## Work instructions:
Rewrite every line of the records below as one numbered list, leaving out any blank lines.

*** Opening of Input data ***

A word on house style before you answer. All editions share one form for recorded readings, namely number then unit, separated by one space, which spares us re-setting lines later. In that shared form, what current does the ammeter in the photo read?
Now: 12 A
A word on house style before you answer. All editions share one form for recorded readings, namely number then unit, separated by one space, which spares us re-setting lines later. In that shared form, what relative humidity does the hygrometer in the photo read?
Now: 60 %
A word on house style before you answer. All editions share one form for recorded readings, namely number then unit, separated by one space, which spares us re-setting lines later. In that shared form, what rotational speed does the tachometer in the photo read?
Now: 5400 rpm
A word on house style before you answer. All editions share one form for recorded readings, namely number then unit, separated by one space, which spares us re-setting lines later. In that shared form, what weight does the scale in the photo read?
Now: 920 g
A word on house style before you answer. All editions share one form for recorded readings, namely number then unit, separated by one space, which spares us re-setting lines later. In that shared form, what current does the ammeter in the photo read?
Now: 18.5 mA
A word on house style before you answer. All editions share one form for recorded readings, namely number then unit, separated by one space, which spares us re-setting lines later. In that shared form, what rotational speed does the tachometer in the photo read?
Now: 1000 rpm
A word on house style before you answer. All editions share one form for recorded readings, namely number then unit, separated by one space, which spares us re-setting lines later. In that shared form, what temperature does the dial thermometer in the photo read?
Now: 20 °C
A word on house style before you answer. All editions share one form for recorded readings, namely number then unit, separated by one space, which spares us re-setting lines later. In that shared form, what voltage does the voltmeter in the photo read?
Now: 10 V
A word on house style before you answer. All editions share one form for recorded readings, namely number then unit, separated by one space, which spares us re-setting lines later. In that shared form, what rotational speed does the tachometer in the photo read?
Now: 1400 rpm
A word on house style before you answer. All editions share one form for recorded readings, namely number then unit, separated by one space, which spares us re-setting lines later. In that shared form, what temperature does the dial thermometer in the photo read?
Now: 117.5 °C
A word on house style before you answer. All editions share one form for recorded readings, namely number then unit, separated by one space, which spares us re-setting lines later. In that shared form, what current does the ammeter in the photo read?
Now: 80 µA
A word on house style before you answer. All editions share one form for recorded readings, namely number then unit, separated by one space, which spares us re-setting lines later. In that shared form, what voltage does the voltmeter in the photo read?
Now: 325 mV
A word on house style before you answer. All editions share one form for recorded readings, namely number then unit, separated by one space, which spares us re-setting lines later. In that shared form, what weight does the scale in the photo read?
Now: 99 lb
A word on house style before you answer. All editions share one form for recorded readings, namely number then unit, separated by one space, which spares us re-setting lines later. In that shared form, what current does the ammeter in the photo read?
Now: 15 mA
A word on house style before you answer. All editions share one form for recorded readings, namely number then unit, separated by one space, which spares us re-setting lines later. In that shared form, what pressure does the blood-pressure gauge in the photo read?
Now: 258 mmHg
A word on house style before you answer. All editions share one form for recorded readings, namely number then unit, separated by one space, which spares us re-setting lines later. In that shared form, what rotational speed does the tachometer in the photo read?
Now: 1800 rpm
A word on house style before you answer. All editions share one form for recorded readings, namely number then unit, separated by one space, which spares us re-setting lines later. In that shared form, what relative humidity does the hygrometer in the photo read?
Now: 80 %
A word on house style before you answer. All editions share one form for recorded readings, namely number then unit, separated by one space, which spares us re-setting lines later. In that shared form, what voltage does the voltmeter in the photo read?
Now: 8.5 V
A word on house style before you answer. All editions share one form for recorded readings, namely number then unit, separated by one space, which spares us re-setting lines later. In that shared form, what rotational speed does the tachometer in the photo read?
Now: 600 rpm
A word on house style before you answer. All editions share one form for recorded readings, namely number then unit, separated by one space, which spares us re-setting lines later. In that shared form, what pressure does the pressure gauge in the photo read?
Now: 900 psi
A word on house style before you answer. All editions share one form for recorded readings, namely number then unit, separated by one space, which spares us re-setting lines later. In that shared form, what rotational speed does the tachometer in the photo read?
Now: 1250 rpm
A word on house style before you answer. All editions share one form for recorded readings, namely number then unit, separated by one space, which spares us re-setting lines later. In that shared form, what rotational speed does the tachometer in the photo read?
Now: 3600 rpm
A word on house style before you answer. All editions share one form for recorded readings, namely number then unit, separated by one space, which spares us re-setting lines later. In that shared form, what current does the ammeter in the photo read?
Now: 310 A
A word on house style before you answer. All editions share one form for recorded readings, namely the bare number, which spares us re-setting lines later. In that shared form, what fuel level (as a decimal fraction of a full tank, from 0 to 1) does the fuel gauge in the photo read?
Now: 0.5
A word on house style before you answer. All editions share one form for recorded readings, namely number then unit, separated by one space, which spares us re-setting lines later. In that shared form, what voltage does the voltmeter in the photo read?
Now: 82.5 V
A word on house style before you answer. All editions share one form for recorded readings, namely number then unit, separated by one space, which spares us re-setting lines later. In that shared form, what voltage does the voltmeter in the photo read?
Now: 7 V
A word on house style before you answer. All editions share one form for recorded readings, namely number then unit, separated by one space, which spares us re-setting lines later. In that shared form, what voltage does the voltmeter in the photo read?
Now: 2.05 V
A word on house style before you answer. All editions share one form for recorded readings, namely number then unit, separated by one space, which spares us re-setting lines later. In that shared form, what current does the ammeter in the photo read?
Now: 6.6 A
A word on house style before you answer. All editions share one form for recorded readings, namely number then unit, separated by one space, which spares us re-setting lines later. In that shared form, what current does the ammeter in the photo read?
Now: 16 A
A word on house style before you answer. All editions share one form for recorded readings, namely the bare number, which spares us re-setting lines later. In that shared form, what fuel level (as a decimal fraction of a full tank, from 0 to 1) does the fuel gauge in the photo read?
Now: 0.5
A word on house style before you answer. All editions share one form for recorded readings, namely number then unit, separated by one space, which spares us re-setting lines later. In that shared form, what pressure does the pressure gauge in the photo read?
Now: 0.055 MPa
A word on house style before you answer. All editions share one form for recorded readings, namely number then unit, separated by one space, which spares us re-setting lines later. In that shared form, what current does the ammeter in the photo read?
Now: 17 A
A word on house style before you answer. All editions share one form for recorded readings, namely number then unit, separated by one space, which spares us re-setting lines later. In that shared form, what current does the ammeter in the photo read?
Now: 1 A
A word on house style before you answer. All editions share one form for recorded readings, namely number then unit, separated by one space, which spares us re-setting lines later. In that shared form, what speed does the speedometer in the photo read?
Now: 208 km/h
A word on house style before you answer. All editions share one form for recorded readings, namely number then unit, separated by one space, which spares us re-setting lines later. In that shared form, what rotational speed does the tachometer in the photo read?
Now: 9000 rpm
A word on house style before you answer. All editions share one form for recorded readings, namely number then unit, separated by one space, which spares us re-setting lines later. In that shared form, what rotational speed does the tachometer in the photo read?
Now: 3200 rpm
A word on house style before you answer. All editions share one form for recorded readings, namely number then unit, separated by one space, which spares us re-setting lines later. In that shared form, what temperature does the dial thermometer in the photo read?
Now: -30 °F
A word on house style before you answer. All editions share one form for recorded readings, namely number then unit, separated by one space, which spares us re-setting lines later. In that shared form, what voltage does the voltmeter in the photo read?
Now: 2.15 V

*** Close of Input data ***

## Answer to the problem:
1. A word on house style before you answer. All editions share one form for recorded readings, namely number then unit, separated by one space, which spares us re-setting lines later. In that shared form, what current does the ammeter in the photo read?
2. Now: 12 A
3. A word on house style before you answer. All editions share one form for recorded readings, namely number then unit, separated by one space, which spares us re-setting lines later. In that shared form, what relative humidity does the hygrometer in the photo read?
4. Now: 60 %
5. A word on house style before you answer. All editions share one form for recorded readings, namely number then unit, separated by one space, which spares us re-setting lines later. In that shared form, what rotational speed does the tachometer in the photo read?
6. Now: 5400 rpm
7. A word on house style before you answer. All editions share one form for recorded readings, namely number then unit, separated by one space, which spares us re-setting lines later. In that shared form, what weight does the scale in the photo read?
8. Now: 920 g
9. A word on house style before you answer. All editions share one form for recorded readings, namely number then unit, separated by one space, which spares us re-setting lines later. In that shared form, what current does the ammeter in the photo read?
10. Now: 18.5 mA
11. A word on house style before you answer. All editions share one form for recorded readings, namely number then unit, separated by one space, which spares us re-setting lines later. In that shared form, what rotational speed does the tachometer in the photo read?
12. Now: 1000 rpm
13. A word on house style before you answer. All editions share one form for recorded readings, namely number then unit, separated by one space, which spares us re-setting lines later. In that shared form, what temperature does the dial thermometer in the photo read?
14. Now: 20 °C
15. A word on house style before you answer. All editions share one form for recorded readings, namely number then unit, separated by one space, which spares us re-setting lines later. In that shared form, what voltage does the voltmeter in the photo read?
16. Now: 10 V
17. A word on house style before you answer. All editions share one form for recorded readings, namely number then unit, separated by one space, which spares us re-setting lines later. In that shared form, what rotational speed does the tachometer in the photo read?
18. Now: 1400 rpm
19. A word on house style before you answer. All editions share one form for recorded readings, namely number then unit, separated by one space, which spares us re-setting lines later. In that shared form, what temperature does the dial thermometer in the photo read?
20. Now: 117.5 °C
21. A word on house style before you answer. All editions share one form for recorded readings, namely number then unit, separated by one space, which spares us re-setting lines later. In that shared form, what current does the ammeter in the photo read?
22. Now: 80 µA
23. A word on house style before you answer. All editions share one form for recorded readings, namely number then unit, separated by one space, which spares us re-setting lines later. In that shared form, what voltage does the voltmeter in the photo read?
24. Now: 325 mV
25. A word on house style before you answer. All editions share one form for recorded readings, namely number then unit, separated by one space, which spares us re-setting lines later. In that shared form, what weight does the scale in the photo read?
26. Now: 99 lb
27. A word on house style before you answer. All editions share one form for recorded readings, namely number then unit, separated by one space, which spares us re-setting lines later. In that shared form, what current does the ammeter in the photo read?
28. Now: 15 mA
29. A word on house style before you answer. All editions share one form for recorded readings, namely number then unit, separated by one space, which spares us re-setting lines later. In that shared form, what pressure does the blood-pressure gauge in the photo read?
30. Now: 258 mmHg
31. A word on house style before you answer. All editions share one form for recorded readings, namely number then unit, separated by one space, which spares us re-setting lines later. In that shared form, what rotational speed does the tachometer in the photo read?
32. Now: 1800 rpm
33. A word on house style before you answer. All editions share one form for recorded readings, namely number then unit, separated by one space, which spares us re-setting lines later. In that shared form, what relative humidity does the hygrometer in the photo read?
34. Now: 80 %
35. A word on house style before you answer. All editions share one form for recorded readings, namely number then unit, separated by one space, which spares us re-setting lines later. In that shared form, what voltage does the voltmeter in the photo read?
36. Now: 8.5 V
37. A word on house style before you answer. All editions share one form for recorded readings, namely number then unit, separated by one space, which spares us re-setting lines later. In that shared form, what rotational speed does the tachometer in the photo read?
38. Now: 600 rpm
39. A word on house style before you answer. All editions share one form for recorded readings, namely number then unit, separated by one space, which spares us re-setting lines later. In that shared form, what pressure does the pressure gauge in the photo read?
40. Now: 900 psi
41. A word on house style before you answer. All editions share one form for recorded readings, namely number then unit, separated by one space, which spares us re-setting lines later. In that shared form, what rotational speed does the tachometer in the photo read?
42. Now: 1250 rpm
43. A word on house style before you answer. All editions share one form for recorded readings, namely number then unit, separated by one space, which spares us re-setting lines later. In that shared form, what rotational speed does the tachometer in the photo read?
44. Now: 3600 rpm
45. A word on house style before you answer. All editions share one form for recorded readings, namely number then unit, separated by one space, which spares us re-setting lines later. In that shared form, what current does the ammeter in the photo read?
46. Now: 310 A
47. A word on house style before you answer. All editions share one form for recorded readings, namely the bare number, which spares us re-setting lines later. In that shared form, what fuel level (as a decimal fraction of a full tank, from 0 to 1) does the fuel gauge in the photo read?
48. Now: 0.5
49. A word on house style before you answer. All editions share one form for recorded readings, namely number then unit, separated by one space, which spares us re-setting lines later. In that shared form, what voltage does the voltmeter in the photo read?
50. Now: 82.5 V
51. A word on house style before you answer. All editions share one form for recorded readings, namely number then unit, separated by one space, which spares us re-setting lines later. In that shared form, what voltage does the voltmeter in the photo read?
52. Now: 7 V
53. A word on house style before you answer. All editions share one form for recorded readings, namely number then unit, separated by one space, which spares us re-setting lines later. In that shared form, what voltage does the voltmeter in the photo read?
54. Now: 2.05 V
55. A word on house style before you answer. All editions share one form for recorded readings, namely number then unit, separated by one space, which spares us re-setting lines later. In that shared form, what current does the ammeter in the photo read?
56. Now: 6.6 A
57. A word on house style before you answer. All editions share one form for recorded readings, namely number then unit, separated by one space, which spares us re-setting lines later. In that shared form, what current does the ammeter in the photo read?
58. Now: 16 A
59. A word on house style before you answer. All editions share one form for recorded readings, namely the bare number, which spares us re-setting lines later. In that shared form, what fuel level (as a decimal fraction of a full tank, from 0 to 1) does the fuel gauge in the photo read?
60. Now: 0.5
61. A word on house style before you answer. All editions share one form for recorded readings, namely number then unit, separated by one space, which spares us re-setting lines later. In that shared form, what pressure does the pressure gauge in the photo read?
62. Now: 0.055 MPa
63. A word on house style before you answer. All editions share one form for recorded readings, namely number then unit, separated by one space, which spares us re-setting lines later. In that shared form, what current does the ammeter in the photo read?
64. Now: 17 A
65. A word on house style before you answer. All editions share one form for recorded readings, namely number then unit, separated by one space, which spares us re-setting lines later. In that shared form, what current does the ammeter in the photo read?
66. Now: 1 A
67. A word on house style before you answer. All editions share one form for recorded readings, namely number then unit, separated by one space, which spares us re-setting lines later. In that shared form, what speed does the speedometer in the photo read?
68. Now: 208 km/h
69. A word on house style before you answer. All editions share one form for recorded readings, namely number then unit, separated by one space, which spares us re-setting lines later. In that shared form, what rotational speed does the tachometer in the photo read?
70. Now: 9000 rpm
71. A word on house style before you answer. All editions share one form for recorded readings, namely number then unit, separated by one space, which spares us re-setting lines later. In that shared form, what rotational speed does the tachometer in the photo read?
72. Now: 3200 rpm
73. A word on house style before you answer. All editions share one form for recorded readings, namely number then unit, separated by one space, which spares us re-setting lines later. In that shared form, what temperature does the dial thermometer in the photo read?
74. Now: -30 °F
75. A word on house style before you answer. All editions share one form for recorded readings, namely number then unit, separated by one space, which spares us re-setting lines later. In that shared form, what voltage does the voltmeter in the photo read?
76. Now: 2.15 V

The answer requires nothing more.